His new film Monte to be screened out of competition.

Amir Naderi

Iranian director Amir Naderi (Vegas, Manhattan by Numbers) is to receive the Jaeger-LeCoultre Glory to the Filmmaker award of the 73rd Venice International Film Festival(August 31-Sept 10), dedicated to a personality who has made an original contribution to innovation in contemporary cinema.

The prize has previously been awarded to filmmakers and actors including Takeshi Kitano, Abbas Kiarostami, Al Pacino and, last year, Brian De Palma.

Naderi will be awarded the prize in a ceremony to be held September 5 in the Sala Grande (Palazzo del Cinema), before the world premiere of his new film Monte, which plays out of competition.

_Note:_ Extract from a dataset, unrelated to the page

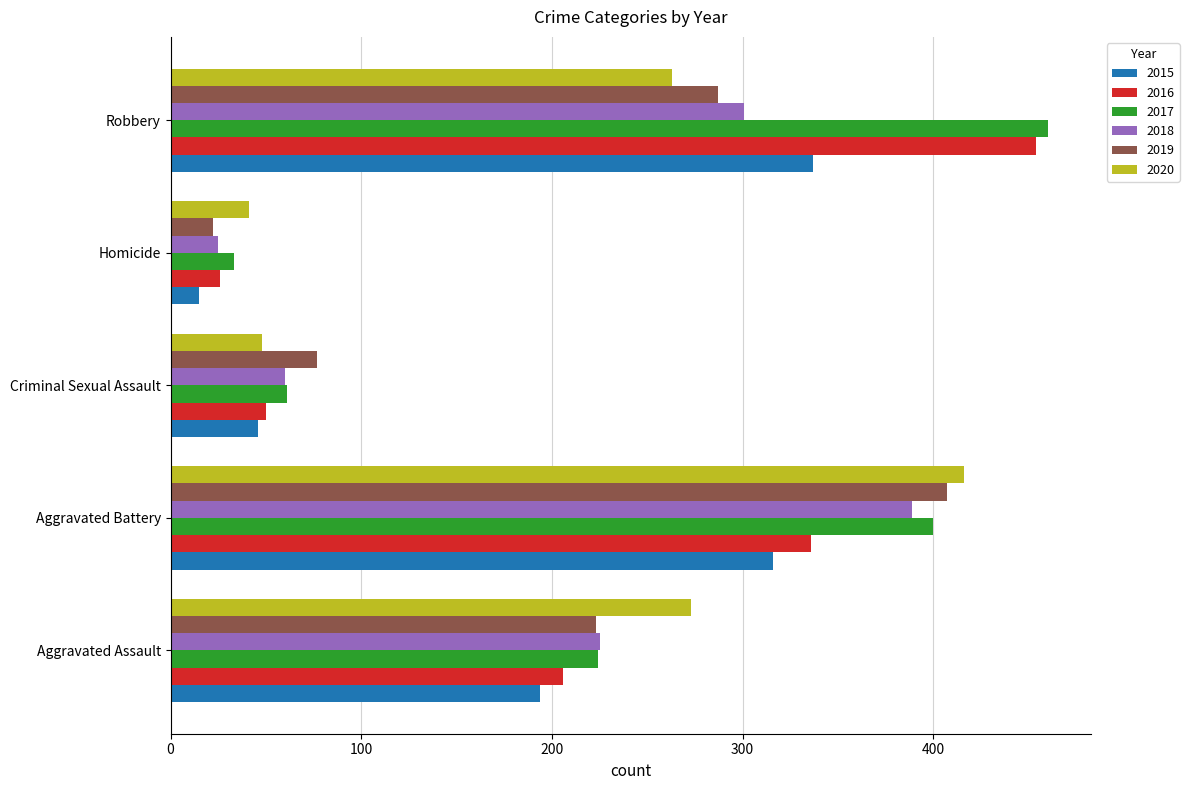

What is the difference between the highest and lowest values at Criminal Sexual Assault?

31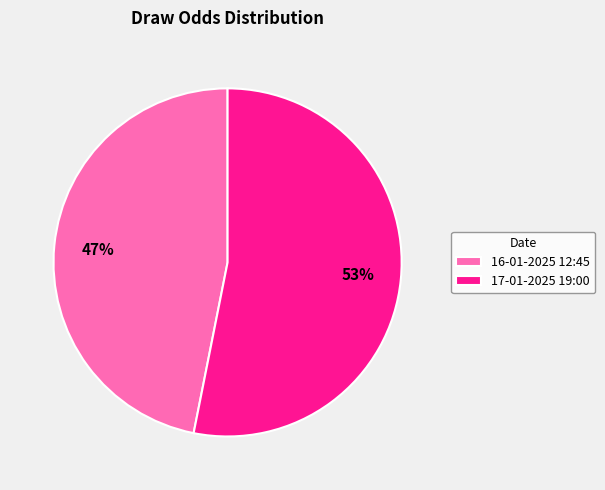

To the nearest percent, what portion does 16-01-2025 12:45 represent?

47%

The film - shot on location in Italy in the mountains of the Alto Adige and Friuli regions - is set in 1350 and tells the story of a man who makes every attempt to bring the sunlight into his village, where his family is barely able to survive because of the prevailing darkness.

Monte was one of the projects selected for the Venice Gap-Financing Market in 2014, a programme launched by the Venice Production Bridge.

Naderi has been among the most influential figures of New Iranian Cinema since the 1970s. He entered the international spotlight with Tangsir (1974), Entezar (1974), awarded the Jury Prize at the Cannes children’s film festival, The Runner (1985) and Ab, Bad, Khak  (1989), which both won the Golden Montgolfiere at Three Continents Festival in Nantes.

The first prominent Iranian director to move abroad in the mid ’80s, Naderi’s US films include Sound Barrier, which won the Roberto Rossellini Critics’ Prize at the Rome Film Festival in 2005, and Vegas: Based on a True Story, which premiered in competition at Venice in 2008.

Cut was shot in Japan and premiered as the opening film of Venice’s Orizzonti section in 2011.

Monte, starring Andrea Sartoretti and Claudia Potenza, marks the first film by Naderi to be set and directed in Italy.